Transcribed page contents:
__________________________________________________

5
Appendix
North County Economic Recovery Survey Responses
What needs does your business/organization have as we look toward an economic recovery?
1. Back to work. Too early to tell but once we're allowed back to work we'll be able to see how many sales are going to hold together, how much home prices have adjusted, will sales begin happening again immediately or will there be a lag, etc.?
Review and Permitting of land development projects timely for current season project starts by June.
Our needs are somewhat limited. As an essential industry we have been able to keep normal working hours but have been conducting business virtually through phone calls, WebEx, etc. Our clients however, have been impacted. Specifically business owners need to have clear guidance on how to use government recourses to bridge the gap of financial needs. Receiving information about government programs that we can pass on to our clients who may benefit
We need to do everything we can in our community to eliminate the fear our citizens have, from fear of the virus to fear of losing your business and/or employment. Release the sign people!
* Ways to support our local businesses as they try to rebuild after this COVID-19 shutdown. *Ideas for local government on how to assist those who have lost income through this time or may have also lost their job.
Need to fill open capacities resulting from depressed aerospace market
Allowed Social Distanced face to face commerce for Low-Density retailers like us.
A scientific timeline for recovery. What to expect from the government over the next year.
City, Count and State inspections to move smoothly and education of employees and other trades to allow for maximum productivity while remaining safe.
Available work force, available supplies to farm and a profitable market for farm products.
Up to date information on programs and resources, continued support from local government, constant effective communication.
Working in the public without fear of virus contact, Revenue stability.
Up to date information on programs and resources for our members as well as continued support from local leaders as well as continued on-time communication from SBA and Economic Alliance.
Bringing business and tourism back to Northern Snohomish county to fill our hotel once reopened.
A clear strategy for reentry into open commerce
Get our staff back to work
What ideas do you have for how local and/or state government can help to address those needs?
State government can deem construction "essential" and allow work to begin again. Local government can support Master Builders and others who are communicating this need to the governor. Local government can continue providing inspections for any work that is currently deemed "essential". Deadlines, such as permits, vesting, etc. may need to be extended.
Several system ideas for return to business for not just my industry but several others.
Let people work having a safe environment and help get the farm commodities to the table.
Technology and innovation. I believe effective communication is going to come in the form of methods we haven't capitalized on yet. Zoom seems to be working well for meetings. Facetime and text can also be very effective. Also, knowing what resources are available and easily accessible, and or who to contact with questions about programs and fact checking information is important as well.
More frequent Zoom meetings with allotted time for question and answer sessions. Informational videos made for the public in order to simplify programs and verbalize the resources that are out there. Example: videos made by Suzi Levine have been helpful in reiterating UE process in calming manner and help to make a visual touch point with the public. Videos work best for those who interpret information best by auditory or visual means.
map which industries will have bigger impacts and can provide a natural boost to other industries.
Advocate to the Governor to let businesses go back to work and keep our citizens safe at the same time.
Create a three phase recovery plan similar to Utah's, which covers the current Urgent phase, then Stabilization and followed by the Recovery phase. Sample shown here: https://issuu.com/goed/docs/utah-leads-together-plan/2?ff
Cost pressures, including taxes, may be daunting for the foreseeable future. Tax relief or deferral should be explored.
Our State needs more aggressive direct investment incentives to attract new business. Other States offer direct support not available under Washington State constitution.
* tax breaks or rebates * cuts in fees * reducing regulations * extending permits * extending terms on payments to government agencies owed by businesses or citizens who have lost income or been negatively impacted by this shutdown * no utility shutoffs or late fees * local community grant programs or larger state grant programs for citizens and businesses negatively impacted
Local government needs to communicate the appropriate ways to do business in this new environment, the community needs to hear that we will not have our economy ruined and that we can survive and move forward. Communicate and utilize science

__________________________________________________

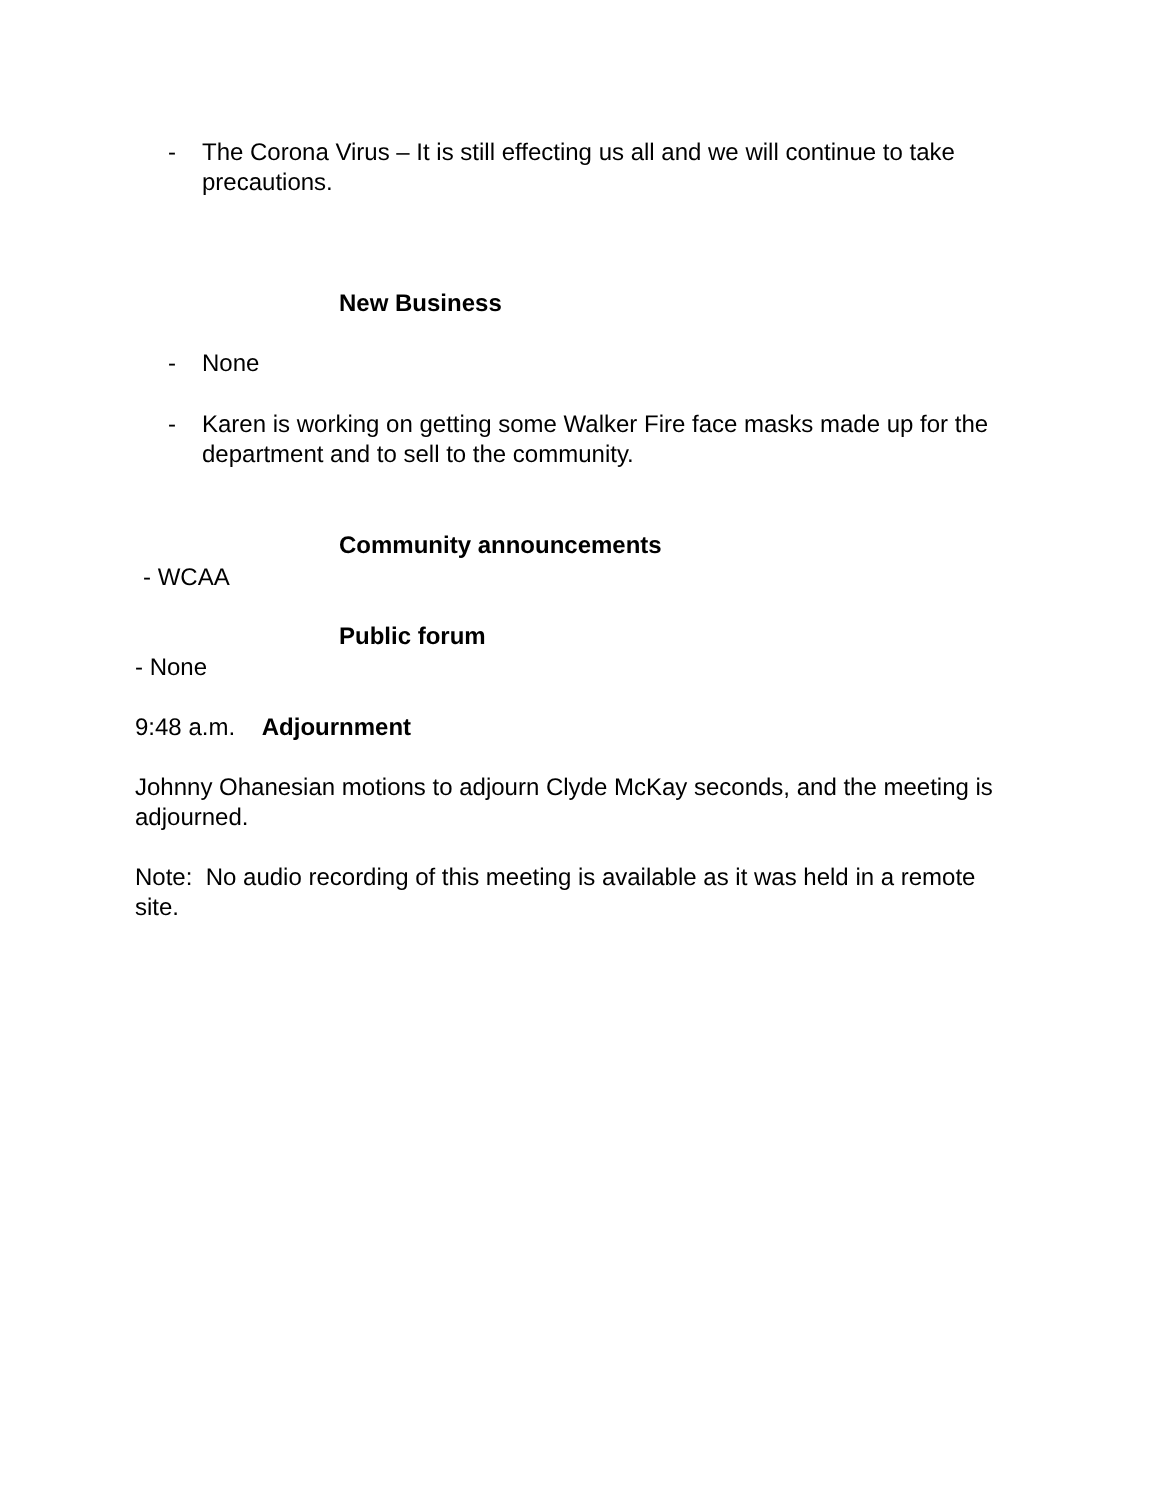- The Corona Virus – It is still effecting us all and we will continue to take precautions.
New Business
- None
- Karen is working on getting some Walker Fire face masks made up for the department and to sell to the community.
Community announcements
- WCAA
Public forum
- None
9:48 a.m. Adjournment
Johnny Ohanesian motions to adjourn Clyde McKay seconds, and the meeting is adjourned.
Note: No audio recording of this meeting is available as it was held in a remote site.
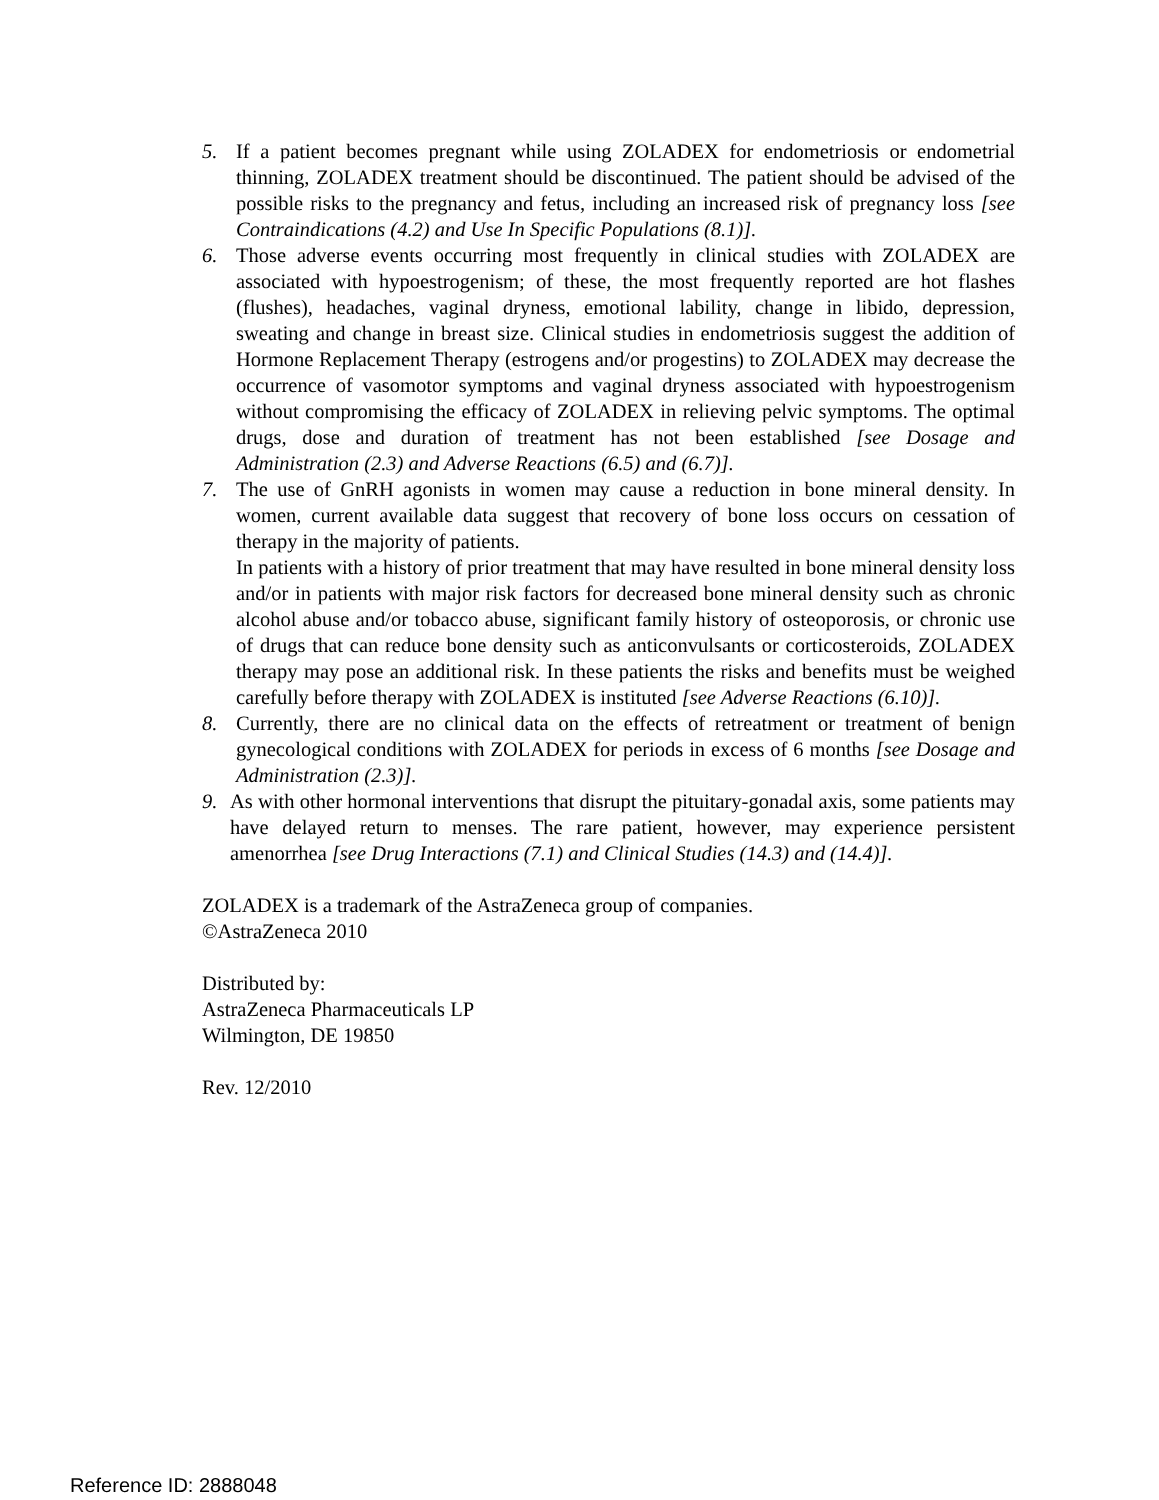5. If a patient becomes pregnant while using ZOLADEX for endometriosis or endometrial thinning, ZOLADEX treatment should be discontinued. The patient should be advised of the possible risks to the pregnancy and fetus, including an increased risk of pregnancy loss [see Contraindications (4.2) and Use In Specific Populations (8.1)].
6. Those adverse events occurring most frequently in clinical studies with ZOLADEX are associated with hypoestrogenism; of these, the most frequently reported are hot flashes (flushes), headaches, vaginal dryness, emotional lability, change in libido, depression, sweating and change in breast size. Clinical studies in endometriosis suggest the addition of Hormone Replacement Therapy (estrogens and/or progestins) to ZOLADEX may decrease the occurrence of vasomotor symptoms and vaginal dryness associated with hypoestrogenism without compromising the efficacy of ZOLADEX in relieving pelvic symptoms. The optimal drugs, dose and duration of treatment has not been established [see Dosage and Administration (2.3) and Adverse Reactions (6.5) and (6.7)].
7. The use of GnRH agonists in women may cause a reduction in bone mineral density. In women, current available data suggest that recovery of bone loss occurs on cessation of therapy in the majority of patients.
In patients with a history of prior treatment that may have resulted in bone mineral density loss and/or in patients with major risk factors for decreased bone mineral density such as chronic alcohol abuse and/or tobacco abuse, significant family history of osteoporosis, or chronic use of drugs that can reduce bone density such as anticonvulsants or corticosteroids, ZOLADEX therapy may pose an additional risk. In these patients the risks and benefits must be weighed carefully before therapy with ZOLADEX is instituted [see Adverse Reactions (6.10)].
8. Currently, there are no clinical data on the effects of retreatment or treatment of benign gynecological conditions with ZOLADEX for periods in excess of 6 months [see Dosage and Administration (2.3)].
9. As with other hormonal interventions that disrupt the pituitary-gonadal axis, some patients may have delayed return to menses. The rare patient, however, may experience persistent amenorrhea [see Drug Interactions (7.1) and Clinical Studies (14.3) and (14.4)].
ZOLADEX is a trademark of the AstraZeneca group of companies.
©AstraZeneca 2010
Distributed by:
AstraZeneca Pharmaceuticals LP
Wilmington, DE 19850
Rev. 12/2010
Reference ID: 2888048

__________________________________________________

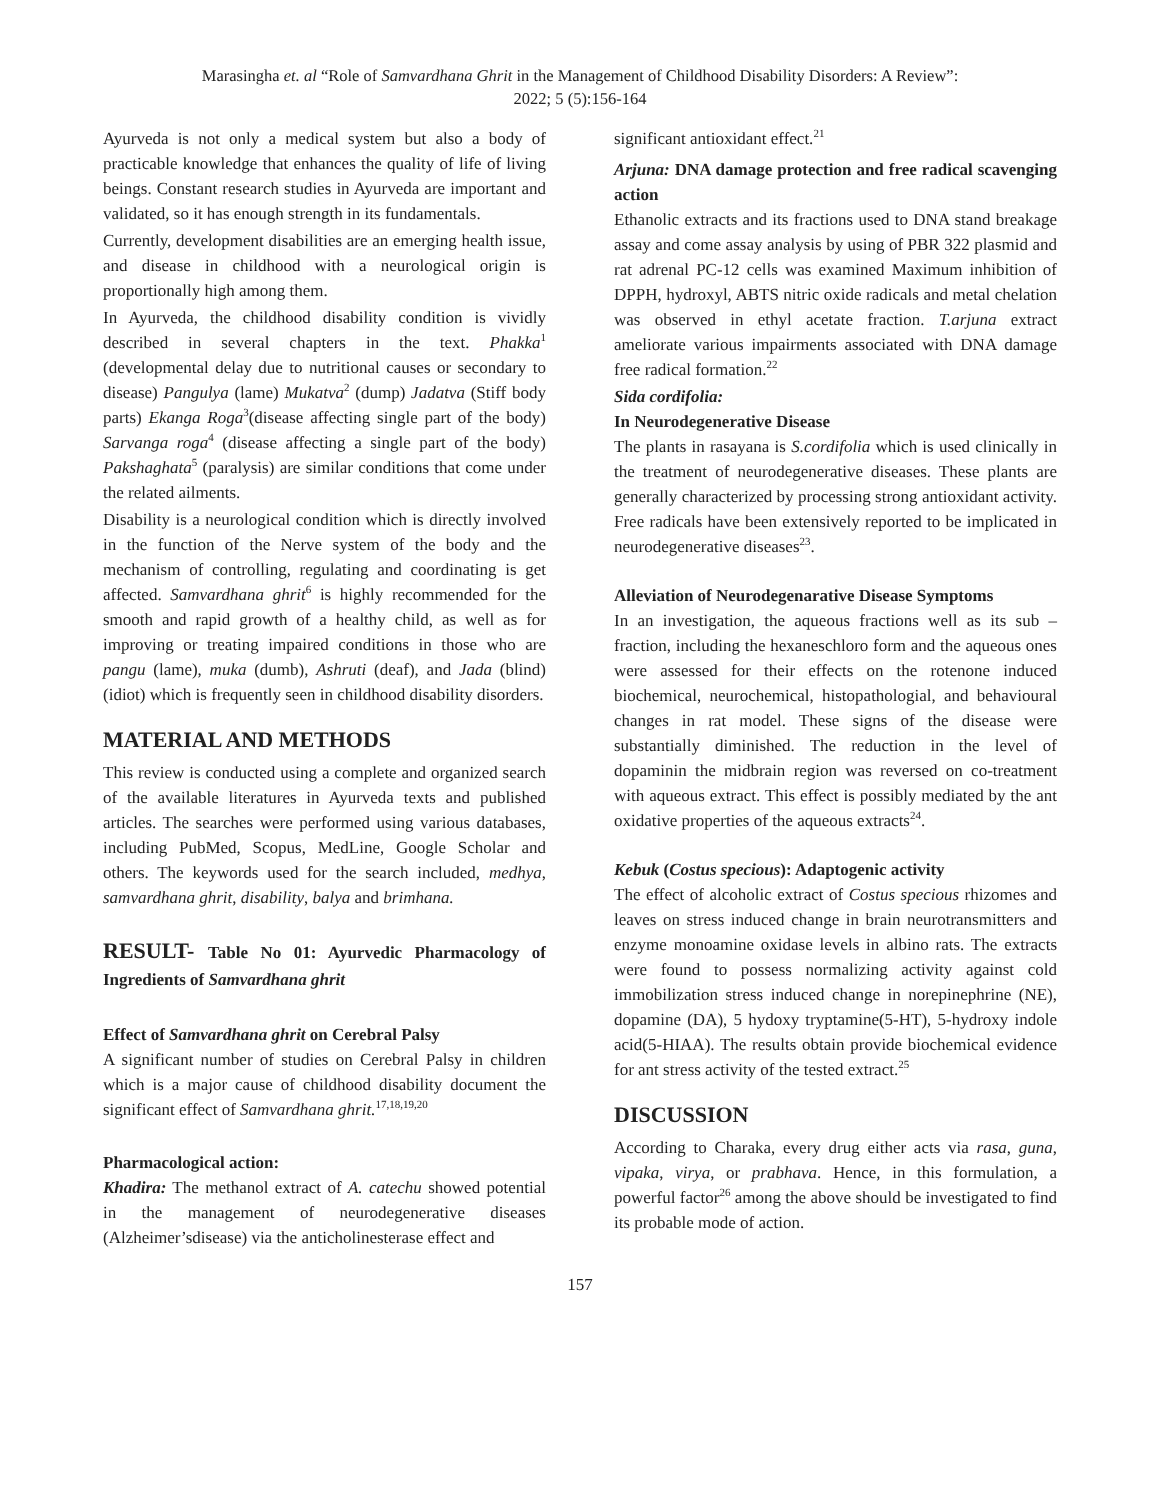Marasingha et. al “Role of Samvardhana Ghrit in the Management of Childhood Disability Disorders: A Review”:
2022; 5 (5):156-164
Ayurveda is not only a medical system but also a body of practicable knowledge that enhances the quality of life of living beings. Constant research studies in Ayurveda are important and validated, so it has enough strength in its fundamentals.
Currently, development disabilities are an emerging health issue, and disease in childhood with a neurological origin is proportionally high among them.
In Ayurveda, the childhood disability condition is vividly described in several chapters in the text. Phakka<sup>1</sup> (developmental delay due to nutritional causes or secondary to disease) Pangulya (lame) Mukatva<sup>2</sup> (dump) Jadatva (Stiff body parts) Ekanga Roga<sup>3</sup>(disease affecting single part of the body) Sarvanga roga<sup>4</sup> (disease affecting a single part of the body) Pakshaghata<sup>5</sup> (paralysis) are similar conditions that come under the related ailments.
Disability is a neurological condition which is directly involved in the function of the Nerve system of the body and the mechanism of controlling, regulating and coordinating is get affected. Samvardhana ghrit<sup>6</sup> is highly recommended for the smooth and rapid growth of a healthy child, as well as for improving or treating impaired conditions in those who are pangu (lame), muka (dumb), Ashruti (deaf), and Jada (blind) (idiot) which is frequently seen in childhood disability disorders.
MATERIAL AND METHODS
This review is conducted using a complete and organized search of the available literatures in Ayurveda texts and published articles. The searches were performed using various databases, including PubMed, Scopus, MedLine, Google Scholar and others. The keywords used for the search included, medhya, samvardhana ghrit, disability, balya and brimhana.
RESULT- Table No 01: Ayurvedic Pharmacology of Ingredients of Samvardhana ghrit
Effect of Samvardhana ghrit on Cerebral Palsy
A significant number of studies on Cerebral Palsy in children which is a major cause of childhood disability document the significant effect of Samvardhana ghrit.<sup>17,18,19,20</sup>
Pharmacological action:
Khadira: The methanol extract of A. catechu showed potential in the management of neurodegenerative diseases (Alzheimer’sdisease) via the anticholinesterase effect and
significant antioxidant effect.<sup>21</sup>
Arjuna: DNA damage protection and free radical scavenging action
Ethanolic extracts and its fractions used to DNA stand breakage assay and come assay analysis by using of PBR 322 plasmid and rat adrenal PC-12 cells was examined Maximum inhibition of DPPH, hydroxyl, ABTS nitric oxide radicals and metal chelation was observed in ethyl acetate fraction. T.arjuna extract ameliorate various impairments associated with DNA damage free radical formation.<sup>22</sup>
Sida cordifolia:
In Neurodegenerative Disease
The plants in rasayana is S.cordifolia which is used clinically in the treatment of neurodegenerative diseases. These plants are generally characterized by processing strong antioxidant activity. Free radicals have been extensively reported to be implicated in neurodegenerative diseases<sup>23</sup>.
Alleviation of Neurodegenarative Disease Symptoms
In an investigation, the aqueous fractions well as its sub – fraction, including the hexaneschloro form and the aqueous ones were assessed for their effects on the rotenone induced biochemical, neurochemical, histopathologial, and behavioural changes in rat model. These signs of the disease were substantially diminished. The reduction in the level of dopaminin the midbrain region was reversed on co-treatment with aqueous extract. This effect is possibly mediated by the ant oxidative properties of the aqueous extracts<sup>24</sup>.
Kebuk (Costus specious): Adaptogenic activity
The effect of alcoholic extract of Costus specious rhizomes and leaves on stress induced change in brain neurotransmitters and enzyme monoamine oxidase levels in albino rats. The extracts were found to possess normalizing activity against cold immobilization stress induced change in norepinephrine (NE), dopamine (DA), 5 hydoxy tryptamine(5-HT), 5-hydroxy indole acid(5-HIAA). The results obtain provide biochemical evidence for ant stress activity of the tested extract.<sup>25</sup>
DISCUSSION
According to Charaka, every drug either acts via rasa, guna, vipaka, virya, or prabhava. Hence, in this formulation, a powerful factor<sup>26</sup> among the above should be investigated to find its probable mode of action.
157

__________________________________________________

**Exercise aim:** Where the data above reaches the line holding "State government can deem", begin printing, and stop after the line holding "Technology and innovation.". Each line must be reproduced exactly, with nothing else added.

**Task output:**
State government can deem construction "essential" and allow work to begin again. Local government can support Master Builders and others who are communicating this need to the governor. Local government can continue providing inspections for any work that is currently deemed "essential". Deadlines, such as permits, vesting, etc. may need to be extended.
Several system ideas for return to business for not just my industry but several others.
Let people work having a safe environment and help get the farm commodities to the table.
Technology and innovation. I believe effective communication is going to come in the form of methods we haven't capitalized on yet. Zoom seems to be working well for meetings. Facetime and text can also be very effective. Also, knowing what resources are available and easily accessible, and or who to contact with questions about programs and fact checking information is important as well.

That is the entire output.